Kisah Pilu Aktris di Zaman Romawi, Sering Diperlakukan sebagai Pelacur

By Sysilia Tanhati, Kamis, 28 April 2022 | 12:00 WIB
Alih-alih dihargai karena bakat, para aktris di zaman Romawi dianggap tidak lebih dari sekedar pelacur. (Giovanni Battista Tiepolo/Fine Arts Museum of San Fransisco)

Nationalgeographic.co.id—Ketika seorang aktris Romawi secara brutal diperkosa oleh sekelompok pria muda, ia memulai pertempuran terbuka untuk mendapatkan keadilan. Kisah perjuangannya dan kegagalannya biasanya tidak lebih dari catatan kaki dalam sejarah pria penting di masa itu. Di sisi lain, kejadian ini sebenarnya mengungkapkan sisi gelap keberadaan perempuan 2.000 tahun yang lalu.

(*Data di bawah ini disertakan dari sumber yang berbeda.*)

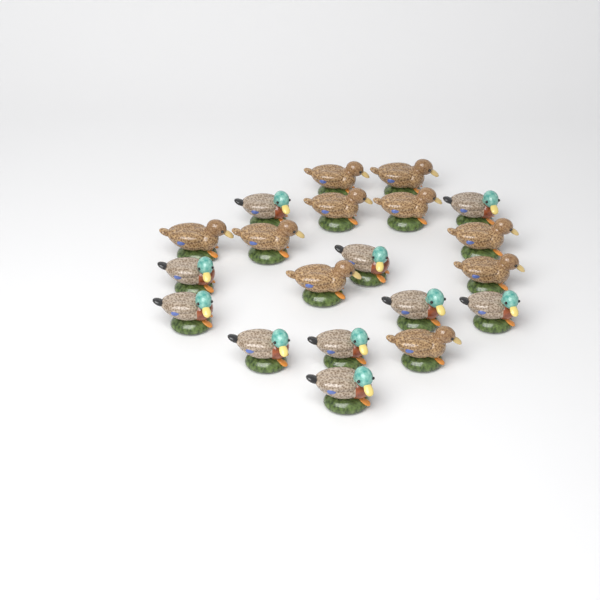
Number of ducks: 20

Wanita yang namanya hilang ditelan waktu itu adalah seorang mimae, sejenis komedian bisu yang populer di Kekaisaran Romawi. Ia tampil di teater pedesaan untuk pertunjukan sederhana di Atina, mengharapkan tidak lebih dari sekedar beberapa tawa. Tetapi bahkan sebelum dia meninggalkan teater, sekelompok pria di antara penonton menjatuhkannya ke tanah, menjepitnya, dan menyiksanya.

Wanita ini berjuang untuk keadilan. Ia mengajukan tuntutan terhadap orang-orang yang menyerangnya. “Juga mencoba menggunakan skandal itu untuk menghancurkan karir politik salah satu pemerkosanya,” ungkap Mark Oliver dilansir dari laman Ancient Origins. Alih-alih mendapatkan keadilan, pengadilan Romawi malah menertawakannya.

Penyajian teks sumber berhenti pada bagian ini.